Figure 3 can serve as a type of Rorschach test. If you are a completely gullible global warming alarmist you will see rising temperatures, doom, and the end of the world. If you are an anthropogenic global warming skeptic you will see a preposterous model.

If you are a global warming alarmist and mathematically illiterate, but still retains a shred of sanity, you will say to yourself “The author of this post must have gotten the math wrong. Even I know that it will take a hundred years for the temperature to go up 4 degrees, not a mere 15 years.”

If you are an anthropogenic global warming skeptic who is mathematically literate, you will say “this shows the vast unlikelihood that Vermeer’s and Rahmstorf’s model relating sea level rise to temperature is valid.”
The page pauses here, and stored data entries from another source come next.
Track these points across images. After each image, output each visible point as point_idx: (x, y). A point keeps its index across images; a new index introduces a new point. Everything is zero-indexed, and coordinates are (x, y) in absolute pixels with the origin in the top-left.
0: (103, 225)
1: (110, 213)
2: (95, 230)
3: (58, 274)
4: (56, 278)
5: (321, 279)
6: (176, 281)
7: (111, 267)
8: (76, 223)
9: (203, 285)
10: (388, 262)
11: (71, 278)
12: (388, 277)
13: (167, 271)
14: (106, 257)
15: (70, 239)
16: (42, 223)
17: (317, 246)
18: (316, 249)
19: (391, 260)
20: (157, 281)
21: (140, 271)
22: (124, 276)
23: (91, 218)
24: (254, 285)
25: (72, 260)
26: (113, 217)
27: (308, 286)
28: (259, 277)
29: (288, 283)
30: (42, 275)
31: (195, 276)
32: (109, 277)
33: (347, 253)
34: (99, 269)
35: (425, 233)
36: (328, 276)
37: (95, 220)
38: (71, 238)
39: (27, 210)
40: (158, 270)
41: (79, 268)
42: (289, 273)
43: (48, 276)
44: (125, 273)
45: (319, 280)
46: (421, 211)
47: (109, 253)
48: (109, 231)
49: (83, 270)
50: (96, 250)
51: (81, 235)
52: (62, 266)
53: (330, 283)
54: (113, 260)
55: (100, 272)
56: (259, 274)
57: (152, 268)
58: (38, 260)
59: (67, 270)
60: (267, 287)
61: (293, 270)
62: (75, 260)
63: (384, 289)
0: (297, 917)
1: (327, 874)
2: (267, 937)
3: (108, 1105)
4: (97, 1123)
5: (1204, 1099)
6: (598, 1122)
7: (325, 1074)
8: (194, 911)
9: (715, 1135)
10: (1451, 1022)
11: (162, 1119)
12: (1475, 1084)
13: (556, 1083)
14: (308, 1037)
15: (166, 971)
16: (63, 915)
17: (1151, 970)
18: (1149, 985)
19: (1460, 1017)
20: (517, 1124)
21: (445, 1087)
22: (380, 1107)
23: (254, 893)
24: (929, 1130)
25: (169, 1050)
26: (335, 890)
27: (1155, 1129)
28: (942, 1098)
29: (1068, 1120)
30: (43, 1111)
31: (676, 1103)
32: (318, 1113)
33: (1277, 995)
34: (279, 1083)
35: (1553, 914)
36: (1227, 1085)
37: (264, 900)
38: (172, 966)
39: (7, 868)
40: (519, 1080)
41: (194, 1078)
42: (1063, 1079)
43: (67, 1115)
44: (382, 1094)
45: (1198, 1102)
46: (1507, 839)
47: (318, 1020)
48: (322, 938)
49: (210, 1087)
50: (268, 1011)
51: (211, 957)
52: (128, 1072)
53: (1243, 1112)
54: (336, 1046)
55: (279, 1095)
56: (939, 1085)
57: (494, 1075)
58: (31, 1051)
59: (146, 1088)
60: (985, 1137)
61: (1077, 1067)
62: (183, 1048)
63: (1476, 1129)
## What would Vermeer and Rahmstorf say?

What would Vermeer or Rahmstorf say to this? I have reason to believe that one or both of them have seen my criticisms, but they have chosen to remain silent. But my guess is that they would point out that they use IPCC temperature scenarios and derive sea levels, and that those IPCC temperature scenarios do not show anything like the extreme temperature changes in 10 or 15 years that I show in figure 3. But the sea level rise rates that they derive are much greater than 3 mm/year for the next 10 or 15 years.
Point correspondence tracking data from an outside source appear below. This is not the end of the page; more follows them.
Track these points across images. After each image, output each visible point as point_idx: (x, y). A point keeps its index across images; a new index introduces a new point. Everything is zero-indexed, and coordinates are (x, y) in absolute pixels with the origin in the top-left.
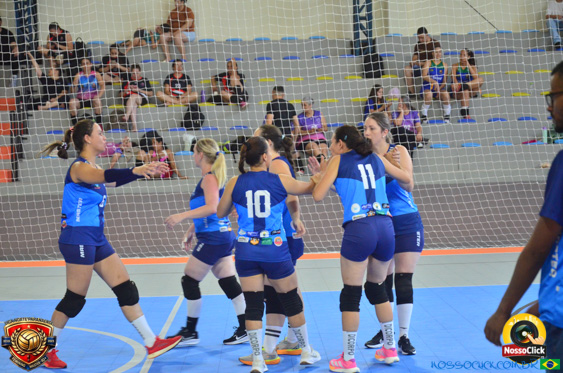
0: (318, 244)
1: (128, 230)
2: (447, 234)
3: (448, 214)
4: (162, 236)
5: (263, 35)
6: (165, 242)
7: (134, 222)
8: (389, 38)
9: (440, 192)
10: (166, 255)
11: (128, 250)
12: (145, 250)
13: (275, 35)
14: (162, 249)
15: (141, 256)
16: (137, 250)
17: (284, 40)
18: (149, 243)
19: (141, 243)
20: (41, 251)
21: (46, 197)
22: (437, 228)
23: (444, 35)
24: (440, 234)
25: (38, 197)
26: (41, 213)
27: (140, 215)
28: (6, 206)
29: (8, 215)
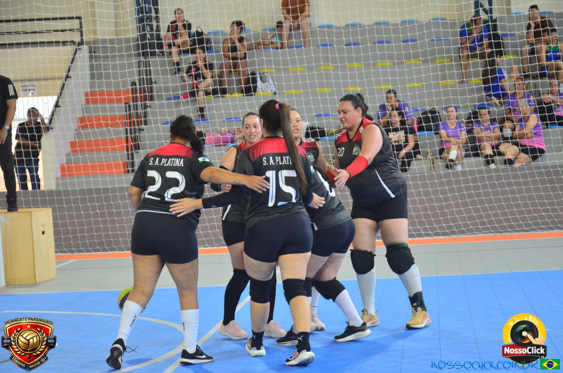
0: (425, 230)
2: (556, 216)
3: (558, 196)
5: (382, 19)
9: (548, 174)
13: (394, 19)
17: (403, 23)
22: (546, 211)
24: (550, 217)
28: (115, 198)
29: (117, 206)
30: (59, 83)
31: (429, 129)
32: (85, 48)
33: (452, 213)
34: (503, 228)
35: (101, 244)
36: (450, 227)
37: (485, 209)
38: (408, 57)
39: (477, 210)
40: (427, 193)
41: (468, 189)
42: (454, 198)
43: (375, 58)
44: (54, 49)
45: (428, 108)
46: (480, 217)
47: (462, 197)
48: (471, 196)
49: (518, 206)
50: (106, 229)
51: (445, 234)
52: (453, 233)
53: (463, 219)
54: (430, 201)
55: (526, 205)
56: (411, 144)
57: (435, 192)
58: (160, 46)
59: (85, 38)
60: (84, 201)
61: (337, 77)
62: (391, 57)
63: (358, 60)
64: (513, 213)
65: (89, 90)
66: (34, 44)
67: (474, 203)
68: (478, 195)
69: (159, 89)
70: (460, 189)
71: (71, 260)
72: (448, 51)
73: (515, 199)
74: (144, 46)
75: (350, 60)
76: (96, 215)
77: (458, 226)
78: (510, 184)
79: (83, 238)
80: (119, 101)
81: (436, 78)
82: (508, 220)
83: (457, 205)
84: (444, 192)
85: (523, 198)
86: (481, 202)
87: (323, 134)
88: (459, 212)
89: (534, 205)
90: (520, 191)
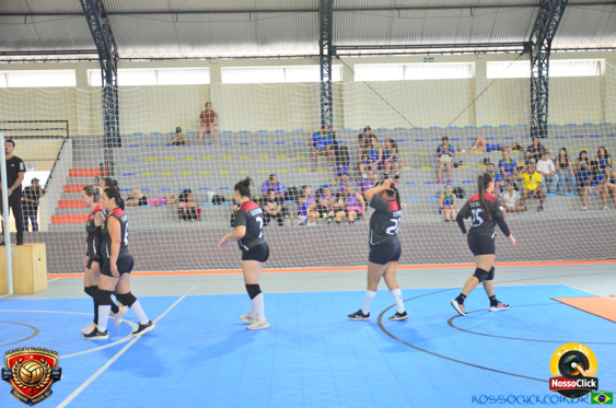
0: (288, 263)
1: (165, 253)
4: (187, 257)
5: (263, 129)
6: (189, 261)
7: (170, 248)
8: (345, 132)
10: (190, 269)
11: (165, 266)
12: (176, 266)
13: (271, 129)
15: (173, 269)
16: (171, 266)
17: (277, 131)
18: (179, 261)
19: (174, 261)
23: (379, 130)
27: (174, 243)
30: (53, 163)
31: (292, 199)
32: (70, 140)
33: (305, 253)
34: (338, 263)
36: (304, 262)
37: (326, 251)
38: (279, 153)
39: (321, 251)
40: (289, 240)
41: (316, 237)
42: (307, 243)
43: (258, 152)
44: (50, 140)
45: (291, 186)
46: (323, 256)
47: (312, 242)
48: (317, 242)
49: (347, 249)
51: (300, 266)
52: (306, 265)
53: (312, 257)
54: (292, 245)
55: (352, 249)
56: (280, 207)
57: (295, 239)
58: (119, 141)
59: (70, 134)
60: (67, 239)
61: (233, 164)
62: (268, 153)
63: (248, 154)
64: (344, 254)
65: (71, 167)
66: (37, 137)
67: (319, 247)
68: (322, 242)
69: (118, 169)
70: (311, 238)
71: (57, 278)
72: (305, 150)
73: (345, 245)
74: (109, 141)
75: (242, 154)
76: (74, 249)
77: (309, 261)
79: (65, 263)
80: (92, 175)
81: (297, 167)
82: (341, 258)
83: (309, 248)
84: (301, 239)
85: (350, 245)
87: (223, 200)
88: (310, 252)
89: (357, 249)
90: (349, 240)
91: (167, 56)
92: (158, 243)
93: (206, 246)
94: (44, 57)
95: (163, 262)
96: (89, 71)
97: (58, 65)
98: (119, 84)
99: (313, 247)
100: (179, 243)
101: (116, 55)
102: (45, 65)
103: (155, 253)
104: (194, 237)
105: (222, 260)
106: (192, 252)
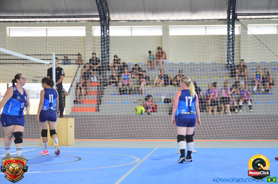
0: (211, 137)
1: (139, 129)
2: (261, 134)
3: (261, 127)
4: (151, 131)
6: (152, 134)
7: (141, 126)
9: (258, 118)
10: (152, 139)
11: (138, 137)
12: (145, 137)
14: (151, 137)
15: (143, 139)
16: (142, 137)
18: (146, 134)
19: (143, 134)
20: (106, 136)
21: (109, 116)
22: (257, 132)
24: (258, 134)
25: (106, 116)
26: (106, 122)
27: (144, 123)
28: (94, 119)
29: (94, 122)
30: (73, 78)
33: (221, 131)
34: (240, 137)
35: (87, 136)
36: (220, 136)
37: (233, 130)
39: (230, 130)
40: (212, 123)
41: (227, 122)
42: (222, 125)
46: (231, 133)
47: (225, 125)
48: (228, 125)
49: (246, 129)
50: (90, 131)
51: (218, 139)
52: (221, 138)
53: (225, 133)
54: (213, 126)
55: (249, 129)
57: (215, 123)
60: (82, 119)
64: (244, 132)
67: (229, 128)
68: (231, 125)
70: (224, 122)
71: (78, 140)
73: (245, 127)
76: (86, 125)
77: (223, 136)
78: (243, 121)
79: (81, 133)
82: (242, 135)
83: (223, 128)
84: (218, 123)
85: (248, 127)
86: (232, 127)
88: (224, 131)
89: (252, 129)
90: (247, 124)
91: (138, 19)
92: (134, 123)
93: (163, 126)
94: (68, 19)
95: (137, 134)
96: (93, 27)
97: (76, 24)
98: (111, 35)
99: (226, 128)
100: (147, 123)
101: (109, 19)
102: (69, 24)
103: (133, 129)
104: (155, 120)
105: (171, 134)
106: (154, 129)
How can that be? It is a consequence of their model (see equation 1, above) having a *negative b*. This causes times with high rates of temperature increase, *dT/dt*, to have lower sea level rise rates than times with the same temperature but low rates of temperature increase. If this seems to go against your intuition, well, it went against their’s also. Vermeer said..
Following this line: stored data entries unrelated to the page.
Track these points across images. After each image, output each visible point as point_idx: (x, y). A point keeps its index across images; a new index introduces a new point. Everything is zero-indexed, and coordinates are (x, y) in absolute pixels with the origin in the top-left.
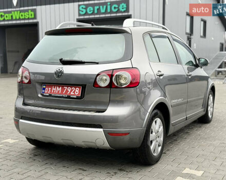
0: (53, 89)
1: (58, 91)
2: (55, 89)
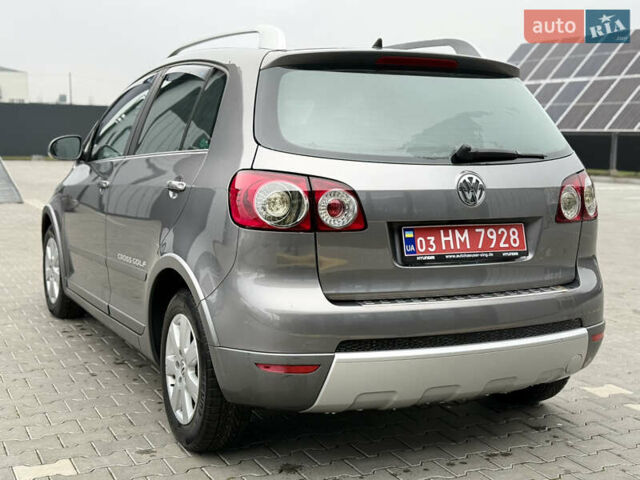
0: (443, 239)
1: (463, 244)
2: (450, 238)
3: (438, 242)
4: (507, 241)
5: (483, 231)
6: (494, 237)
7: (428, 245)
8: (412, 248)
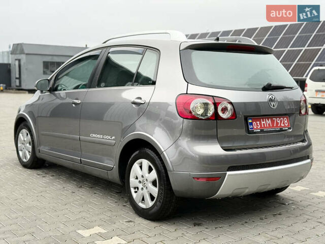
0: (262, 123)
1: (269, 125)
2: (265, 122)
3: (260, 124)
4: (284, 123)
5: (275, 119)
6: (279, 122)
7: (257, 126)
8: (252, 127)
I contacted Dr. Rahmstorf, proposing the idea: one would expect the ocean surface to warm up rapidly to completion, contrary to the deep ocean and the continental ice sheets. This would argue for a term, in addition to the secular

a(T–T_{0}) term, of formbdT/dt…I downloaded Stefan’s script, modified it, did the first computations with the same real tide gauge and temperature data Stefan had used —surprise: negativeb.Hmmm, strange. (emphasis added)

So, consider the situation. Vermeer conceptualizes a model (equation 1, above). It is extremely simple and relates the sea level rise rate (*dH/dt*) to a mere two terms, a*(T-T0)* and *bdT/dt*. Since he conceptualized the model, he must have had some idea of what the two terms that he chose meant. He clearly had an expectation that as the temperature, *T*, went up the sea level rise rate would go up. Similarly he expected that higher temperature rise rates *dT/dt*, would lead to higher sea level rise rates for a given temperature. When he applied the data to the model he found that fully half of his conceptualization was wrong!

What’s a scientist to do? Vermeer was faced with two possibilities. The first possibility: his conceptualization was wrong, but that out of the infinite number of hypothetical models that might actually relate the sea level to the temperature, by sheer luck if he changed the sign of one of the terms in his wrong conceptualization he would end up with the right model. The second possibility: he was just plain wrong.

## A Test

I always like testable propositions, and figure 3 could serve as a test for Vermeer’s and Rahmstorf’s model. If the sea level rise rate stays at about 3 mm/year for the next 5 years then VR2009 would require the temperature to go up 0.4 degrees (based on the green curve in figure 3). That is half the temperature rise of the last century compressed into 5 years! If 3 mm/year is maintained and the temperature does not go up 0.4 degrees, you can toss their model out with the trash.

Similarly, if the sea level rise rate stays at 3 mm/year for the next 10 years, and the temperature does not go up a whopping 1.1 degrees, …well, adios VR2009. 15 more years at 3 mm/year would require a 2.3 degreee temperature rise.

I’ll be sure to check the numbers 5 years from now.